§ **EXERCISE DETAILS**:
Return the listing word for word, as given.

§ **DATASET RECORDS**:
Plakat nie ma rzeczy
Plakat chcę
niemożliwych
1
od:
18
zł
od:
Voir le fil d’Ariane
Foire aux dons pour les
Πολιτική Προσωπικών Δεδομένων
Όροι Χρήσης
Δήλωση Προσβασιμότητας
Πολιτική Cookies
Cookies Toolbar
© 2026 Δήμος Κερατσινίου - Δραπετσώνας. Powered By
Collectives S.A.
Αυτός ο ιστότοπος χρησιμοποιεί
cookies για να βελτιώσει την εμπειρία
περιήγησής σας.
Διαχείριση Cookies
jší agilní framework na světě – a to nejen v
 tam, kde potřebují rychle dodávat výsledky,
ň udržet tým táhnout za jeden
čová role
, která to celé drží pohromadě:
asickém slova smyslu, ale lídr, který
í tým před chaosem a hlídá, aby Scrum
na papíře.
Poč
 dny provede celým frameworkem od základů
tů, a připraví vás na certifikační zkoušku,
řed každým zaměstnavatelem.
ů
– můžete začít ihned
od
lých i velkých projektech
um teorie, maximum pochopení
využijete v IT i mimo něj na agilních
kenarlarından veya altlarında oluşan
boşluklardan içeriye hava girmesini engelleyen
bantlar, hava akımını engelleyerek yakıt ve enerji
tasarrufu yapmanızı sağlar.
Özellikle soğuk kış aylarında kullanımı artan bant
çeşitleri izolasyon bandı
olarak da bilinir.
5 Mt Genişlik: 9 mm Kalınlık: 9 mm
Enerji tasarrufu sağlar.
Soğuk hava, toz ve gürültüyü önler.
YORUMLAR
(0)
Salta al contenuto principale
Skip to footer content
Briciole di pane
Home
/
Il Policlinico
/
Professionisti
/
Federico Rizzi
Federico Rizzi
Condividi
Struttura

§ **YOUR SOLUTION**:
Plakat nie ma rzeczy
Plakat chcę
niemożliwych
1
od:
18
zł
od:
Voir le fil d’Ariane
Foire aux dons pour les
Πολιτική Προσωπικών Δεδομένων
Όροι Χρήσης
Δήλωση Προσβασιμότητας
Πολιτική Cookies
Cookies Toolbar
© 2026 Δήμος Κερατσινίου - Δραπετσώνας. Powered By
Collectives S.A.
Αυτός ο ιστότοπος χρησιμοποιεί
cookies για να βελτιώσει την εμπειρία
περιήγησής σας.
Διαχείριση Cookies
jší agilní framework na světě – a to nejen v
 tam, kde potřebují rychle dodávat výsledky,
ň udržet tým táhnout za jeden
čová role
, která to celé drží pohromadě:
asickém slova smyslu, ale lídr, který
í tým před chaosem a hlídá, aby Scrum
na papíře.
Poč
 dny provede celým frameworkem od základů
tů, a připraví vás na certifikační zkoušku,
řed každým zaměstnavatelem.
ů
– můžete začít ihned
od
lých i velkých projektech
um teorie, maximum pochopení
využijete v IT i mimo něj na agilních
kenarlarından veya altlarında oluşan
boşluklardan içeriye hava girmesini engelleyen
bantlar, hava akımını engelleyerek yakıt ve enerji
tasarrufu yapmanızı sağlar.
Özellikle soğuk kış aylarında kullanımı artan bant
çeşitleri izolasyon bandı
olarak da bilinir.
5 Mt Genişlik: 9 mm Kalınlık: 9 mm
Enerji tasarrufu sağlar.
Soğuk hava, toz ve gürültüyü önler.
YORUMLAR
(0)
Salta al contenuto principale
Skip to footer content
Briciole di pane
Home
/
Il Policlinico
/
Professionisti
/
Federico Rizzi
Federico Rizzi
Condividi
Struttura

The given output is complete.